Audit log¶
Every state-changing action in Ampora produces an audit event. The audit log is the single most important compliance and incident-response surface — when in doubt, the audit log answers it.
What an audit event contains¶
| Field | Meaning |
|---|---|
actor | OIDC subject of the user (or system for background services) |
actor_role | Role at time of action |
tenant | Tenant the action took place in |
entity_type | E.g. Configuration, Rollout, Group, Token, Policy, SigningKey |
entity_id | UUID of the affected entity |
action | E.g. Created, Edited, Published, Started, Paused, Approved |
before | JSON snapshot of the entity before the action (where applicable) |
after | JSON snapshot after |
timestamp | UTC, ISO-8601 with millis |
source_ip | The actor's IP, if available |
trace_id | W3C trace ID, for cross-cutting traces |
additional | Free-form JSON for action-specific details |
Filtering¶
The Audit log page filters by:
- Actor — autocomplete on known users and
system. - Action — multi-select chip filter.

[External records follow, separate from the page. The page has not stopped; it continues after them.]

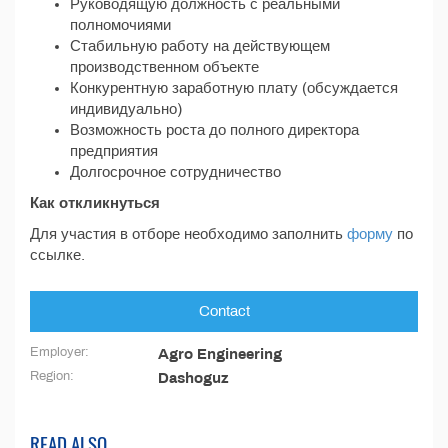
Руководящую должность с реальными
полномочиями
Стабильную работу на действующем
производственном объекте
Конкурентную заработную плату (обсуждается
индивидуально)
Возможность роста до полного директора
предприятия
Долгосрочное сотрудничество
Как откликнуться
Для участия в отборе необходимо заполнить
форму
по
ссылке.
Contact
Employer:
Agro Engineering
Region:
Dashoguz
READ ALSO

- Entity type — to narrow to e.g. all
Rolloutevents. - Entity ID — paste a UUID to see everything that happened to one thing.

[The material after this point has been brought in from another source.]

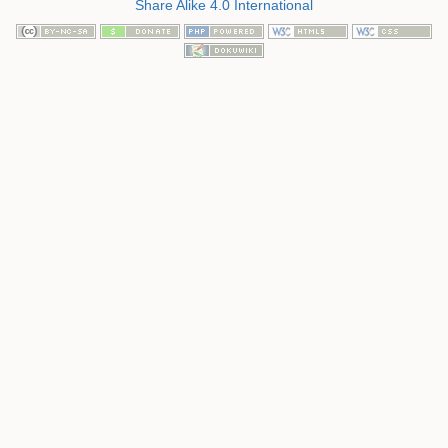
Share Alike 4.0 International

- Date range — since / until.
- Free-text — searches the
additionalJSON.
Filters compose; the active set is in the URL so you can share a focused view.
Hot vs archive¶
Events younger than the configured HotDays (default 90) live in the hot table — fast queries, full structured before/after. Older events move to the archive table — same shape, slower queries.
The default UI queries only the hot table. Include archive is a toggle gated by Admin; it pulls from both at once. Archive queries are slower and the toggle itself is audited.
After ArchiveDays (default 7 years), events are purged. See Audit retention.
Reading a specific event¶
Click any row to expand. You see:
- the
beforeandaftersnapshots side-by-side, - the diff highlighted,
- a deep link to the entity (if it still exists),
- related events (other audit rows touching the same entity within ± 10 minutes).
Exporting¶
The action menu offers:
- Export filtered as CSV (capped at 10 000 rows in one request),
- Export filtered as JSONL (line-delimited JSON, no cap on the API; the UI streams up to 100 000 rows).
Larger exports go through the REST API directly.
What is not in the audit log¶
- Telemetry payloads. Ampora is not an APM.
- Read-only queries. Postgres can audit those if your compliance regime needs it; Ampora does not by default.
- OpAMP heartbeats. Too high-volume to be useful. The agent's status history covers "was the agent online?" without flooding audit.
Tamper-evidence¶
Audit events are append-only — no UI or API can mutate an existing row. Corrections are new events that reference the original.
For deployments that need cryptographic tamper-evidence, see Operator → Audit retention for the RFC-3161 timestamping integration. Plain audit log is sufficient for most regimes; the timestamping is opt-in for the strict ones.
Audit log of audit log access¶
Opening the Include archive toggle, exporting CSV, or running an unusually large API query all emit their own audit events with parameters. Reviewers reviewing the reviewer is, in principle, provable.